Excerpt provided –
++++++++++++++++++++
It has been 16 years since Smithfield's Bladen County slaughterhouse won its initial state permit (without a thorough environmental review), 11 years since The N&O won the Pulitzer Prize for Public Service for reporting on the industry's power and problems, seven years since then-Attorney General Mike Easley called for a strict timetable to eliminate lagoons as he brokered a deal with Smithfield and Premium Standard Farms to study alternatives.
Now, Smithfield seeks to slaughter up to 1 million more hogs a year, about 12 percent more than currently allowed. It needs a permit to discharge the additional treated wastewater from the plant into the Cape Fear River. The state has 90 days to decide.
This request dovetails with discussion about the expiration, in September, of a 10-year moratorium on new lagoons in the state. Some industry critics want the moratorium extended; others urge a permanent ban on new lagoons, forcing any new farms to use newer methods. Let's widen the deal.
++++++++++++++++++++
The data –
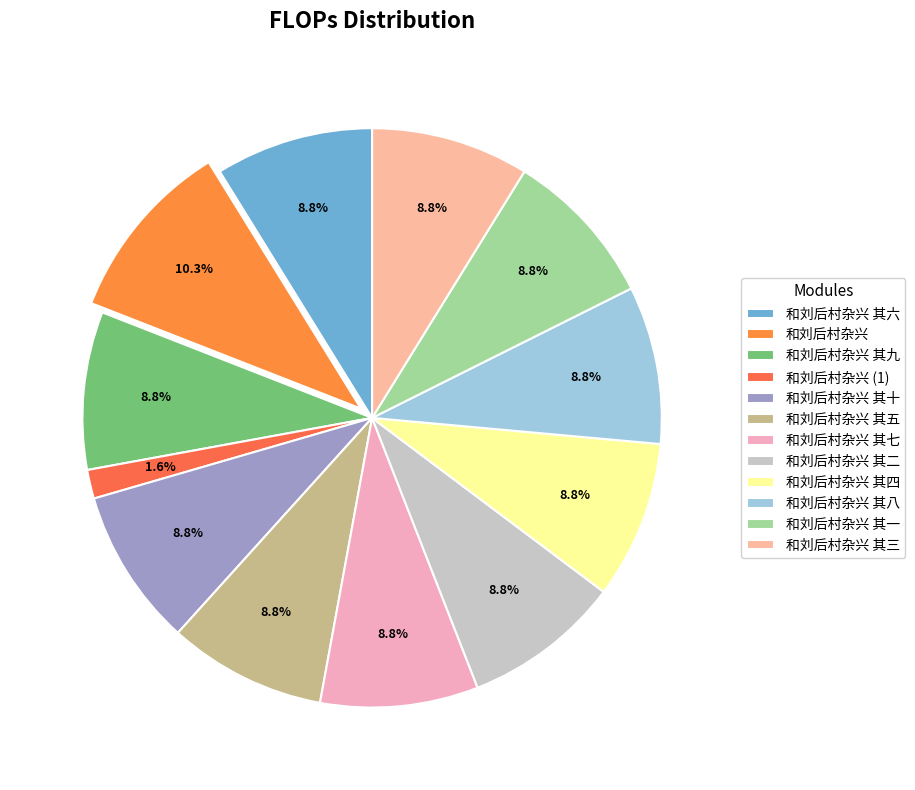

What is the change in value from 和刘后村杂兴 to 和刘后村杂兴 其七?

-157830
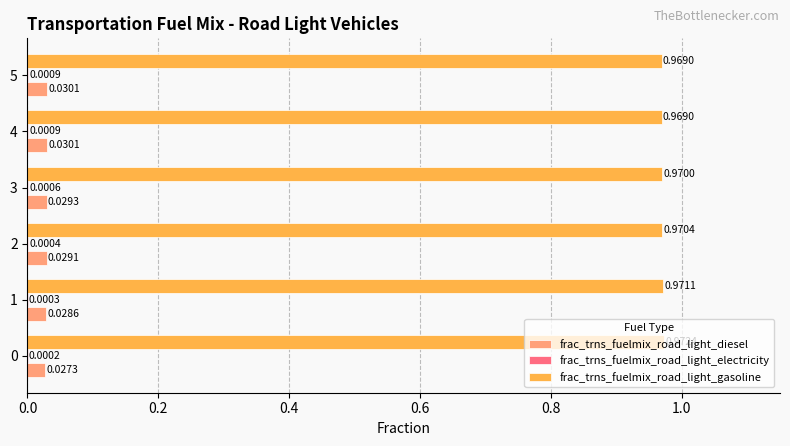

Between 2 and 5, which series saw the biggest shift?

frac_trns_fuelmix_road_light_gasoline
++++++++++++++++++++
Exercises to complete –
(1) According to the excerpt on Smithfield's slaughterhouse, why does the company now need a permit? Answer in one to three sentences.
(2) Answer from the excerpt on Smithfield's slaughterhouse:
(a) How many years ago did the Bladen County slaughterhouse win its initial state permit?
(b) How many days does the state have to decide on the new request?
(c) In what month does the moratorium on new lagoons expire?
(3) Carry the excerpt on Smithfield's slaughterhouse forward, starting after its final sentence.
The data has no connection to the excerpt on Smithfield's slaughterhouse.

Responses in order –
(1) Smithfield wants to slaughter up to 1 million more hogs a year, about 12 percent more than currently allowed. It needs a permit to discharge the additional treated wastewater from the plant into the Cape Fear River.

(2)
(a) 16 years
(b) 90 days
(c) September

(3)
Piglet to pork chop, this is an integrated industry. It has shown that it can change for the better -- for example, Smithfield recently agreed to phase out the much-criticized breeding cages. In exchange for slaughterhouse expansion, North Carolina should at last require a real schedule for replacing the old-fashioned lagoons. And the state should bear down on safety enforcement at the Bladen plant to make sure increased pork production doesn't mean a surge in worker injuries.
The industry here enjoys natural advantages and access to markets. It's time to deploy the hog world's best practices.